On television, Greenberg used his bargaining tactics to make deals that others couldn’t get.

One of his big wins was convincing HBO executives to develop their relationship beyond licensing programming and granting Astral the right to launch HBO Canada, a brand others had been looking for for years.

“The way he charmed the HBO guys into letting him use that brand in Canada was genius, it was absolutely genius,” Yaffe said.

“He went to their weddings, they went to his feasts. He really knew how to build relationships.”

When Astral was acquired by BCE for $3.38 billion in 2013, Greenberg had led the company to at least 66 consecutive quarters of profitable growth, an astonishing feat in the volatile media industry.

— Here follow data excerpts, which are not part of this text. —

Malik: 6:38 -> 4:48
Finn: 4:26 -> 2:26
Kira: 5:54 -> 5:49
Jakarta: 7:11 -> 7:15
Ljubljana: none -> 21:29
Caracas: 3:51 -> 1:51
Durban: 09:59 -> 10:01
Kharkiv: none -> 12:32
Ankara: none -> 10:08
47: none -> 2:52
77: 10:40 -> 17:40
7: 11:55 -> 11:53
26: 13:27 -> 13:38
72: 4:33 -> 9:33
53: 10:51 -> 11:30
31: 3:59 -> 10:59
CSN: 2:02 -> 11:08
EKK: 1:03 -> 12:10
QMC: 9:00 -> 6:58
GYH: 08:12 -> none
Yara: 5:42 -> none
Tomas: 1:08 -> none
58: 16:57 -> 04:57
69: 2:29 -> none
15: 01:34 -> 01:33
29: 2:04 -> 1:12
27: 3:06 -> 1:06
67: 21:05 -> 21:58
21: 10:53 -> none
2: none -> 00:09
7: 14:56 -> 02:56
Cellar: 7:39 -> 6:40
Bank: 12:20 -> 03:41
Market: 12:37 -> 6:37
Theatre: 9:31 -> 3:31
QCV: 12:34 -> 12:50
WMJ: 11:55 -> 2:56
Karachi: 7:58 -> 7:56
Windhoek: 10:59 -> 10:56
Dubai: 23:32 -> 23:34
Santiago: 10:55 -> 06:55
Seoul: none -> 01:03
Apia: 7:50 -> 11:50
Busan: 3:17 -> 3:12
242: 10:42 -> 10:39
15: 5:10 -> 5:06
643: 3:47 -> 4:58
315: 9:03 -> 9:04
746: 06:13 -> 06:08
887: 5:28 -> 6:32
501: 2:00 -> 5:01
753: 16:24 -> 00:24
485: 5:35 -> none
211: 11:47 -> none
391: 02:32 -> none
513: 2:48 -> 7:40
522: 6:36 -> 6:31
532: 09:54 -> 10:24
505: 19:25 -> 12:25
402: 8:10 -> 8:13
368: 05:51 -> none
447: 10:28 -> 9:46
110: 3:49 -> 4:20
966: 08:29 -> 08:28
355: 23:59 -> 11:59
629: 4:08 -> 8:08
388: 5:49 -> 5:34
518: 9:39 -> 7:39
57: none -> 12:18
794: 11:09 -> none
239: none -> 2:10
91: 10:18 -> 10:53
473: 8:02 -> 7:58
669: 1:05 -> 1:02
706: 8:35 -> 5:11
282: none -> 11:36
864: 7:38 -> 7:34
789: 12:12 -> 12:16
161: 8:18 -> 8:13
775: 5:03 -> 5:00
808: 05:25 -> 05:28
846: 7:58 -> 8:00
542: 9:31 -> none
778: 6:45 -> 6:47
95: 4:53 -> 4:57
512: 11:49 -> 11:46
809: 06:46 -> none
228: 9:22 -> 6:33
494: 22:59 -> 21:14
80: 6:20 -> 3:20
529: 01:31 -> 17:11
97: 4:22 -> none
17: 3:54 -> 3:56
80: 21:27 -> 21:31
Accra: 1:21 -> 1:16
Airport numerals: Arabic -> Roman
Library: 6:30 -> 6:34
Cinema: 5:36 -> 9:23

“Ian ran his business with a very simple approach: we need to sell more this year than last year and we need to spend less,” said Yaffe.

“And so the company grew quarter after quarter.”

As part of the BCE purchase, Greenberg took on a role as director of the company’s board of directors.

He also held a position as chairman of Cineplex Inc., where he recently oversaw talks over the Canadian exhibitor’s failed $2.8 billion takeover by UK-based film chain Cineworld, which fell during the COVID-19 crisis. pandemic broke up.

“He was a real calming influence,” recalls Ellis Jacob, head of Cineplex.

“And in that way he was also a great mentor and supporter of our company and me personally. His steady hand and his focus was something I really appreciated.”